- [LIST OF TASKS]
1 - In the science fiction story reviews, which city was destroyed by a meteor impact in 1908 in the altered reality of "Working on Borrowed Time"?
2 - Pick up the science fiction story reviews after their last sentence and keep writing them.

- [SOURCE DOCUMENT]
- - - - - - -
Despite their important roles, the story’s supporting characters never really came alive for this reader. Though the narrative rests deep in the protagonist’s POV, we never learn why he loves the policeman’s daughter, beyond visceral attraction. Douglas obviously cares for his friend Theddy, but a reader may not; the threat posed to him by his earlier self doesn’t generate as much tension as it could.
Ultimately, “The Policeman’s Daughter” is an imaginative and challenging piece with a strong sense of theme. McCarthy paints vivid images of his protagonist’s universe, including evocative visions of Antarctic and lunar settlements. The plot itself, though, runs long and failed to engross. This piece may best be described as a character study woven through a rich array of settings.
John G. Hemry comes on strong with “Working on Borrowed Time.” The protagonist is a “time interventionist,” a traveler who gently tweaks the timeline at the behest of legitimate clients (such as museums). One day, a call from a friend and a growing sense of disorientation alert him to a very serious “intervention”: in this new reality, London was destroyed by a meteor impact in 1908. He immediately “jumps” into the past to investigate. There he discovers a sinister Nazi plot devised in an alternate future. With the help of a fellow time-traveler, he races against the clock to save London—all the while running from a trigger-happy super-blonde.
This story is a thinking-person’s action/adventure saga. Hemry maintains excellent tension and a brisk pace, and he even manages to sprinkle in a little romance. He handles the looping course of events through time in a way that will not turn a reader’s brain into spaghetti. Some of the dialogue is expository, but such explanation is usually welcome where it appears, and it helps ward off confusion. The narrative does ring repetitive in places, but the distraction is fleeting.
The climax of the story contains a very satisfying surprise. Many readers, particularly long-time Analog fans, will probably see it coming; those who don’t will kick themselves. Either way, it’s a clever apex worthy of such an intelligent story.
“Bill knew there was trouble when he found a live trout in his briefs.” Thus begins E. Mark Mitchell’s “Improbable Times,” a hilarious romp through a universe collapsing at the quantum level. Our hero—another lawyer—learns that his physicist friend is working on a machine that may allow observers to predict the “perfect outcome of any given choice” by applying probability theory. Unfortunately, his research has led to some unintended consequences in the immediate vicinity—including the spontaneous generation of trout. Together the friends attempt to undo the damage, and all the while the world around them becomes more improbable. They must dodge a fierce Mongol horde and endure other inconveniences before realizing that they, as the observers of a quantum system, inherently influence it.
It’s tempting to see this story as a deliberate homage to Douglas Adams. After all, it features improbability, a dead fish with personality, a hideous pink brocade couch that shows up at every turn, and two guys muddling through it all just trying to find normality. The author’s humor certainly approaches the standard set by Adams—a difficult feat—and Mitchell’s writing is better. The physicist character spouts plenty of quantum theory and drops famous scientists’ names like crumbs, but laypeople can rest assured that the lawyer will help them work through any mental struggle with that content. Though the ending falls a little flat after such a colorful adventure, this story is bound to please readers who simply want to have a good time.
- - - - - - -
- [DATA EXTRACT]
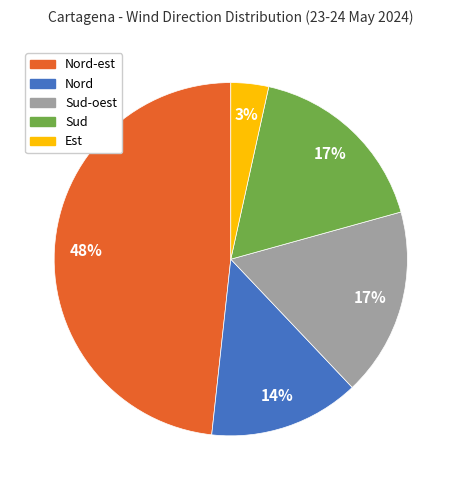

Is there any slice that represents more than half of the pie?

No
- - - - - - -
- [ANSWERS PER TASK]
1 - London

2 -
Overall, "This Little World" by Carl Frederick is a good read. Frederick presents us with some likeable characters (and one villain, the protagonist’s boss), trapped in a dire, yet plausible, situation. This story delivers a good narrative flow, dialogue, and imagery.
We meet an actor who quotes Shakespeare under pressure, the glory-hogging boss from hell, and a reality show filmed in zero-g. It’s all good, and I thought the concept of the "little world" was a real treat. The only incongruous note is a reference to the video-game, "Pong." I can’t help but think of this as anachronistic, and it is highly unlikely someone in our future would know of a video-game from the 1970’s. Nitpicking, I know, but it’s the only negative point to be found in this tale.
The basic science involved in their escape is handled capably, and an appropriate level of tension is maintained throughout. Frederick’s story is character-driven, and he provides just enough conflict to make you care about his protagonists.
“How Bears Survived the Change” is a friendly retrospective tale by Uncle River. It relates how during the years preceding a human-induced global catastrophe, several bears made friends with humans who had made friends with aliens. Though the subsequent disaster obliterated many species, including bears, the humans’ ursine buddies avoided the whole mess, thanks to the aliens and their own animal instincts.
This piece reads like a folksy origin myth rather than a canonical story. It is dominated by the voice of an unknown narrator whose storytelling recalls oral traditions and campfires. Some of the dialogue is presented in “interview” style, as if the characters are speaking directly to the narrator or audience. The narrative tends to ramble, and it includes many specific details that seem extraneous. Clearly, it is meant to be understood in the context of a fictional future culture.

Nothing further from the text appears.